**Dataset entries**
:::

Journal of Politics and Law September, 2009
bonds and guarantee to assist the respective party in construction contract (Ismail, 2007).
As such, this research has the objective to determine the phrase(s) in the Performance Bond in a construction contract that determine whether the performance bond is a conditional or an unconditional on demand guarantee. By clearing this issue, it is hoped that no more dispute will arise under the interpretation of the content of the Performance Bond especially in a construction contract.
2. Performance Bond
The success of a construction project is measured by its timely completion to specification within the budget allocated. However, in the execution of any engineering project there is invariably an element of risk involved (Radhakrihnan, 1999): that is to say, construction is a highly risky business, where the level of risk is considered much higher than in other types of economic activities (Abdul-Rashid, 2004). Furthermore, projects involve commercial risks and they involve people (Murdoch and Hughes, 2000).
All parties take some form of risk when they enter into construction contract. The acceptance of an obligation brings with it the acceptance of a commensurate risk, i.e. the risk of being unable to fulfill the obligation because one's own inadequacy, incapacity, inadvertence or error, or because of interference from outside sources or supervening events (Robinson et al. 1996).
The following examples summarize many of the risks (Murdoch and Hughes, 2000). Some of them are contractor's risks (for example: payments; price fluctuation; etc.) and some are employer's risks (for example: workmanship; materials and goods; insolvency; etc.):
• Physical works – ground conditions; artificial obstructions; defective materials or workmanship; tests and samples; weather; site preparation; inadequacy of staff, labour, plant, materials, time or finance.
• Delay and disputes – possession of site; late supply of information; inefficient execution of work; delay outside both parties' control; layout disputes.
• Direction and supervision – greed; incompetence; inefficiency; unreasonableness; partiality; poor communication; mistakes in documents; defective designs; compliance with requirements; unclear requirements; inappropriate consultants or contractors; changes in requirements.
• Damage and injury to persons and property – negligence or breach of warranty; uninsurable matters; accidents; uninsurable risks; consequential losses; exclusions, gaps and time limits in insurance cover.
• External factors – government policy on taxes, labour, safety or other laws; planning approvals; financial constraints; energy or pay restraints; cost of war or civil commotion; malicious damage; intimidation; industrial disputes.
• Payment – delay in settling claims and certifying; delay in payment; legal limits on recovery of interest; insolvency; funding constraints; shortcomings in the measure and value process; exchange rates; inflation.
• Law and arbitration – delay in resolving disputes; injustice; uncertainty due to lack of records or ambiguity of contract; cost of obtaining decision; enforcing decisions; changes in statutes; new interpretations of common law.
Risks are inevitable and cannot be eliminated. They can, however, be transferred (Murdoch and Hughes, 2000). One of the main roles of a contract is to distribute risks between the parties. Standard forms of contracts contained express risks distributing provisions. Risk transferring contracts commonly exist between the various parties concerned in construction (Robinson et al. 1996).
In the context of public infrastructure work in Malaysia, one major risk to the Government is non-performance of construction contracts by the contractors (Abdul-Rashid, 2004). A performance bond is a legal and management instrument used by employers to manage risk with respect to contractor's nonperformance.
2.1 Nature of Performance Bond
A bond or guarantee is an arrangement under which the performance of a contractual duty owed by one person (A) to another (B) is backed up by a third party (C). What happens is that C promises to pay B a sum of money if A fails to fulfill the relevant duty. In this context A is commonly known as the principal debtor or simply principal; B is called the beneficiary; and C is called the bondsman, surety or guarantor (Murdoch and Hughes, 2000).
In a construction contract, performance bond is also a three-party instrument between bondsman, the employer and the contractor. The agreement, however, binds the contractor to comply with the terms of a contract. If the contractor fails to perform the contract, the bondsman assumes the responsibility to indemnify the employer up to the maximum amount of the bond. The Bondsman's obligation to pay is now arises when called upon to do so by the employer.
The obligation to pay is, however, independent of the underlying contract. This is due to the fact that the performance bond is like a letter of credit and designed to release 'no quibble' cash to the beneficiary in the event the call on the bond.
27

:::

**Prompt**
Once you have read the records above, say how many of their lines contain the word "some", giving only that figure.

**Answer box**
2